Unusually high levels of DNA damage in the male germ line are, unfortunately, characteristic of our species. A great deal of circumstantial evidence has linked DNA damage in human spermatozoa with adverse reproductive outcomes including reduced fertility and high rates of miscarriage. Although oxidative stress is thought to make a significant contribution to DNA damage in the male germ line, the mechanisms responsible for creating this stress have not yet been elucidated. We have undertaken a detailed analysis of the ability of estrogens, electromagnetic radiation and xenobiotics including metal ions to trigger reactive oxygen species (ROS) production and/or DNA damage in human spermatozoa in vitro. This investigation was completed using a range of techniques validated for use in these highly specialised cells. DNA integrity was assessed using the Comet and TUNEL assays, oxidative DNA adducts were detected by an anti-8-oxo-dG assay and cross-linking adducts were characterised by mass spectrometry.

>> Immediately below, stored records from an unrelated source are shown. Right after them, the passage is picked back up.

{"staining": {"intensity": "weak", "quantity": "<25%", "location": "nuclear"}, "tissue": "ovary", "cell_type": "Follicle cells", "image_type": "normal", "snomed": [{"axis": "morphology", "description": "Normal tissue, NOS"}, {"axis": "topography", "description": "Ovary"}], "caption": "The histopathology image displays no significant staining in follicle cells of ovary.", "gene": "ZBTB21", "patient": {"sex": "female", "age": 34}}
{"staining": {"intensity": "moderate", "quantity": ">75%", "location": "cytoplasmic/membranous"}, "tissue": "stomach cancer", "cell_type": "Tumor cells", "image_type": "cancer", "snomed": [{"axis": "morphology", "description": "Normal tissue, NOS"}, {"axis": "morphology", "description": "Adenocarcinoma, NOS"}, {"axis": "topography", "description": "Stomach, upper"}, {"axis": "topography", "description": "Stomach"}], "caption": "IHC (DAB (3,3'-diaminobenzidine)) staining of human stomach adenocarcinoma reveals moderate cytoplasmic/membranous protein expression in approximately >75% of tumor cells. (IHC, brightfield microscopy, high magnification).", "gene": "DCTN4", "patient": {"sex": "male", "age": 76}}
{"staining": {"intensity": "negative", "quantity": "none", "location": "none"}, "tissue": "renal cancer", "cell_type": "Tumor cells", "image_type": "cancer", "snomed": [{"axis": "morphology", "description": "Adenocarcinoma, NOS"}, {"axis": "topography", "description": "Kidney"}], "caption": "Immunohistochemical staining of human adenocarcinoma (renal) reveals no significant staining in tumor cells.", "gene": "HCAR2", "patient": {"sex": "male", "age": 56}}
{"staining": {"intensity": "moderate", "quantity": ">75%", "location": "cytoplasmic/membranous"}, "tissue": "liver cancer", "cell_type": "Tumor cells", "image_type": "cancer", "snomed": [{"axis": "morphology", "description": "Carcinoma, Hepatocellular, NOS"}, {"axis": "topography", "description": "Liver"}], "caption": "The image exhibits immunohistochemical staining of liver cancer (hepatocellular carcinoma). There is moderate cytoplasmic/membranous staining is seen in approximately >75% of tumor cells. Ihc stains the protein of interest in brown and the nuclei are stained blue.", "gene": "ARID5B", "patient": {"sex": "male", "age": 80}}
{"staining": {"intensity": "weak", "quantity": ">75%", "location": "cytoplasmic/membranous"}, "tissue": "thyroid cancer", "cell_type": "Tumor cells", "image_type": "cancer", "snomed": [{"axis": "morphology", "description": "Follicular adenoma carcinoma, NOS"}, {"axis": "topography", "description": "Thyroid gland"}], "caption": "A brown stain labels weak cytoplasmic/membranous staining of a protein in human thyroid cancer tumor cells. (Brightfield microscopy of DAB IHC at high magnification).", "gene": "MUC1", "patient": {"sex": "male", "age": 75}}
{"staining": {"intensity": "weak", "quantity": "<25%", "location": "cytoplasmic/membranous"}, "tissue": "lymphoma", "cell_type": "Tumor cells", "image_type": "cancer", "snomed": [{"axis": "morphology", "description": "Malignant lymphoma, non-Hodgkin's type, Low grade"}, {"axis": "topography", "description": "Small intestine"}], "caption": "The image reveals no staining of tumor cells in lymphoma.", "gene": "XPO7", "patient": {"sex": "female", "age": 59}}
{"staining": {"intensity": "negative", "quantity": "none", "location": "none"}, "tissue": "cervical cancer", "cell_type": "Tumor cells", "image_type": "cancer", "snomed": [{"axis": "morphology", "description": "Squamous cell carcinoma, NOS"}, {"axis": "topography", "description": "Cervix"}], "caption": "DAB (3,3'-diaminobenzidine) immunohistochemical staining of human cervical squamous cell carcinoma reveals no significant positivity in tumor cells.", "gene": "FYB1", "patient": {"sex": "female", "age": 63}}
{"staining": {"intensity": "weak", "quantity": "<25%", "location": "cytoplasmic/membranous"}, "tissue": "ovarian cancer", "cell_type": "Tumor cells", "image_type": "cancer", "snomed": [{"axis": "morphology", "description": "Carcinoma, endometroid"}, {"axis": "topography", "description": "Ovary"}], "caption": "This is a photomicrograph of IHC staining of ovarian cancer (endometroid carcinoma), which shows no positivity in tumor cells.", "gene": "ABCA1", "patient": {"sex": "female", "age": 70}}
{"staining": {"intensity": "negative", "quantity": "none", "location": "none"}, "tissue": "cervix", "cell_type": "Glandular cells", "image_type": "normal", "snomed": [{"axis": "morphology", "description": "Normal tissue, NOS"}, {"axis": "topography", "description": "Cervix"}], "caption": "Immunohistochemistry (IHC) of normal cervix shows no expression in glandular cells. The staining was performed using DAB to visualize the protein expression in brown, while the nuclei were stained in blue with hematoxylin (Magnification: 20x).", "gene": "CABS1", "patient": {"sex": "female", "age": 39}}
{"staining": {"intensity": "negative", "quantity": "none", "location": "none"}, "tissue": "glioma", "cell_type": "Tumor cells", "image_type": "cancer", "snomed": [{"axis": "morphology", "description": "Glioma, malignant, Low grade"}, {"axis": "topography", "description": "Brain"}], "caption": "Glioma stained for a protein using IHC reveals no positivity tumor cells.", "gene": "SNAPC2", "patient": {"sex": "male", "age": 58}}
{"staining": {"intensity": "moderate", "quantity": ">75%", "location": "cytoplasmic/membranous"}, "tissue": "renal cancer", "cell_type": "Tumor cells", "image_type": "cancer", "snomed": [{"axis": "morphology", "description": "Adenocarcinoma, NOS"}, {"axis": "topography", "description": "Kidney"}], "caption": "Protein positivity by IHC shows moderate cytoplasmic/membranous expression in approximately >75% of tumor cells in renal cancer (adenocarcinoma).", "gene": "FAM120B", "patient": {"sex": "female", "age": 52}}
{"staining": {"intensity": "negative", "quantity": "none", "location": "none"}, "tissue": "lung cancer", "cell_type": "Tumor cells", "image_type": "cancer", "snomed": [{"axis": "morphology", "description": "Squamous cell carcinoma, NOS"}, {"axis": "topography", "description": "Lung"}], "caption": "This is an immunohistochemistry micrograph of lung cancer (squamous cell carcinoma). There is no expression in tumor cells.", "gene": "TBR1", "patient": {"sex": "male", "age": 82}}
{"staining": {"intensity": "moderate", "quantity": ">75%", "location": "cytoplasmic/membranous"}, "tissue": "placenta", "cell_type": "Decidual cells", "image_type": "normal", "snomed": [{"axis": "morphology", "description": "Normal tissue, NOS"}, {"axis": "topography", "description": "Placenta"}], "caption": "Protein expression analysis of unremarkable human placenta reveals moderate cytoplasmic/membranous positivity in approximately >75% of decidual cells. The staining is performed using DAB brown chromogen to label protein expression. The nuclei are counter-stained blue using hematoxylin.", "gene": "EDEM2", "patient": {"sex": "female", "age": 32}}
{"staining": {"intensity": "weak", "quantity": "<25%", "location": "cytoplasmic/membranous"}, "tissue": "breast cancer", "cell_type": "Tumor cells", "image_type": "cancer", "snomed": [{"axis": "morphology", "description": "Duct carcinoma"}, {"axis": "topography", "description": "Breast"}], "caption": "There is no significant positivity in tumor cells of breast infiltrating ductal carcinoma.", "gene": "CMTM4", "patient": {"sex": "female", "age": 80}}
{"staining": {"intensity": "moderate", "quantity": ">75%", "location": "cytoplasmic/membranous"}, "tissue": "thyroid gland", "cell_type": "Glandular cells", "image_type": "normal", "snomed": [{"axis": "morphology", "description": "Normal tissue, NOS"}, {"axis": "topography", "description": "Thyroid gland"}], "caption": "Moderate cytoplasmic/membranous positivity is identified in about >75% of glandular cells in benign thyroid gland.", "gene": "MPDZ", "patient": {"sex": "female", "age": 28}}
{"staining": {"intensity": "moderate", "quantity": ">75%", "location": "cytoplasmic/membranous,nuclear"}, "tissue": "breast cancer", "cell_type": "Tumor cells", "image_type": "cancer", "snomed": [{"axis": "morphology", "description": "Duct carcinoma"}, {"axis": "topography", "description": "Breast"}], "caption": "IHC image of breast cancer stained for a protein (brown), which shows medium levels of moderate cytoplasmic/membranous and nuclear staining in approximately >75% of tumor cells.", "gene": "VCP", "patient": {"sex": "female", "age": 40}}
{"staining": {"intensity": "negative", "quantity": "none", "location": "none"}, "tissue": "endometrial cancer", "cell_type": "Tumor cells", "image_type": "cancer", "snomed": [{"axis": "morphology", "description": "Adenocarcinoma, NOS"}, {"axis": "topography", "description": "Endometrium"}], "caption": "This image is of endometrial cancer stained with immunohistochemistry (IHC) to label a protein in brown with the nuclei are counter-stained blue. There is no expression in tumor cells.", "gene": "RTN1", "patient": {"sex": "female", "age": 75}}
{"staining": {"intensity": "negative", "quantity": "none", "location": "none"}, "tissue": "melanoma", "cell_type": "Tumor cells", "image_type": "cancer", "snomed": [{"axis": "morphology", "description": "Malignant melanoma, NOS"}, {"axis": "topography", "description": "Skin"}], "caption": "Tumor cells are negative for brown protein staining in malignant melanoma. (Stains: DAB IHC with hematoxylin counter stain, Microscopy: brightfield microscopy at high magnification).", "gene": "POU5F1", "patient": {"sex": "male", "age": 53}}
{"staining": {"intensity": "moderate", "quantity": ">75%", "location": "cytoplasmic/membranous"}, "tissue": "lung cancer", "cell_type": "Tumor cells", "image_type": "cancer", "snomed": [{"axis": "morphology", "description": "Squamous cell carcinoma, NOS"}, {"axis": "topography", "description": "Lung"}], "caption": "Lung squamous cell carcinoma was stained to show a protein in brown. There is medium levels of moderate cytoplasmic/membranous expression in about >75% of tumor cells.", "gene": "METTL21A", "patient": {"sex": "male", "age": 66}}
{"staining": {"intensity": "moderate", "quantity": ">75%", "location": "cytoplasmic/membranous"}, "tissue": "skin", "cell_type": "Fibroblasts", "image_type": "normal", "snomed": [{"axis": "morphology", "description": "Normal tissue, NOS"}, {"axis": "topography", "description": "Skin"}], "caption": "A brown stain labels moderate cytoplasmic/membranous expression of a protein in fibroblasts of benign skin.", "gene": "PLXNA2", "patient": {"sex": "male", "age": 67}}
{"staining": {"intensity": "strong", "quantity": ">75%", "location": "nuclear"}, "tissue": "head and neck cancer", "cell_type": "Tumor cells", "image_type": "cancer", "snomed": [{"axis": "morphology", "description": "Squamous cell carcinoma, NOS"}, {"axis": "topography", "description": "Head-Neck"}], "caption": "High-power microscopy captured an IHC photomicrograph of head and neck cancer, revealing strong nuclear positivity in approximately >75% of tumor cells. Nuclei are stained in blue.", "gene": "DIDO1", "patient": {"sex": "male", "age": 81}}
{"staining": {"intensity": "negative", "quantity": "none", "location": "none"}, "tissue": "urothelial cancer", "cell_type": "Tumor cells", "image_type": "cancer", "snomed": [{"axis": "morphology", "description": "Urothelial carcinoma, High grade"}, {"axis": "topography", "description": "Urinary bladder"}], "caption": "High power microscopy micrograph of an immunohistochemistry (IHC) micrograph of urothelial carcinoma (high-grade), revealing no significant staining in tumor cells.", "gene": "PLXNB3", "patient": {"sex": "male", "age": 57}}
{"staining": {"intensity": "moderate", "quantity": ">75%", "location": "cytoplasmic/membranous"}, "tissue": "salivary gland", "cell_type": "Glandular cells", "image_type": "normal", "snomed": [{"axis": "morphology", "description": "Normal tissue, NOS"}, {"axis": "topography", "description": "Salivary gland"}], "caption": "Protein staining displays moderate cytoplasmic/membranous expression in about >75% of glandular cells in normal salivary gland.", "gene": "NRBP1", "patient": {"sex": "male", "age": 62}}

Intracellular redox activity was monitored using dihydroethidium as the probe. Of the factors evaluated, catechol estrogens, certain transition metal ions, radio frequency electromagnetic radiation and heat were all capable of stimulating ROS production in human spermatozoa. The oxidative stress created by exposure to such factors lead to the induction of significant DNA damage. Generally, redox inert compounds including non-catechol estrogens and xenobiotics such as phthalate esters did not lead to ROS production or measurable DNA damage. Mass spectrometry also indicated that catechol estrogens were capable of forming dimers that can cross-link the densely packed DNA strands in sperm chromatin. These findings raise fundamental questions about the importance of xenobiotics, environmental factors as well endogenous compounds in creating oxidative stress and DNA damage in the male germ line.